§ **WHAT TO WORK ON**:
Give every line from the entries that contains "nvdla".

§ **EXTRACTED MATERIAL**:
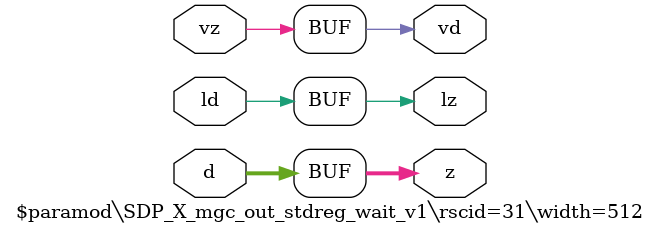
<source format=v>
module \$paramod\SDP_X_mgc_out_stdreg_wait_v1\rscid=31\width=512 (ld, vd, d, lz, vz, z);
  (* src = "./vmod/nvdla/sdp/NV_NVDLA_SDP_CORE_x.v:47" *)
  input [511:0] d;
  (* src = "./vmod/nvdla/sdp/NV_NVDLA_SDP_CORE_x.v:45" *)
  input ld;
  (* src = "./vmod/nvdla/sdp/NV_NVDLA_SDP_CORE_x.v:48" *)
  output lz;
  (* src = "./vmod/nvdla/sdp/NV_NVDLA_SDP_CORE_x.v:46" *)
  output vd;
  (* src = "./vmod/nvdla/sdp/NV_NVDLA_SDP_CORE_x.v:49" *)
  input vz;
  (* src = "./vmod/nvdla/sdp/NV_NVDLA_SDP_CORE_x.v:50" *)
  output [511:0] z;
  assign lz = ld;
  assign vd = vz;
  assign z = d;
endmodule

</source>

§ **REPLY**:
  (* src = "./vmod/nvdla/sdp/NV_NVDLA_SDP_CORE_x.v:47" *)
  (* src = "./vmod/nvdla/sdp/NV_NVDLA_SDP_CORE_x.v:45" *)
  (* src = "./vmod/nvdla/sdp/NV_NVDLA_SDP_CORE_x.v:48" *)
  (* src = "./vmod/nvdla/sdp/NV_NVDLA_SDP_CORE_x.v:46" *)
  (* src = "./vmod/nvdla/sdp/NV_NVDLA_SDP_CORE_x.v:49" *)
  (* src = "./vmod/nvdla/sdp/NV_NVDLA_SDP_CORE_x.v:50" *)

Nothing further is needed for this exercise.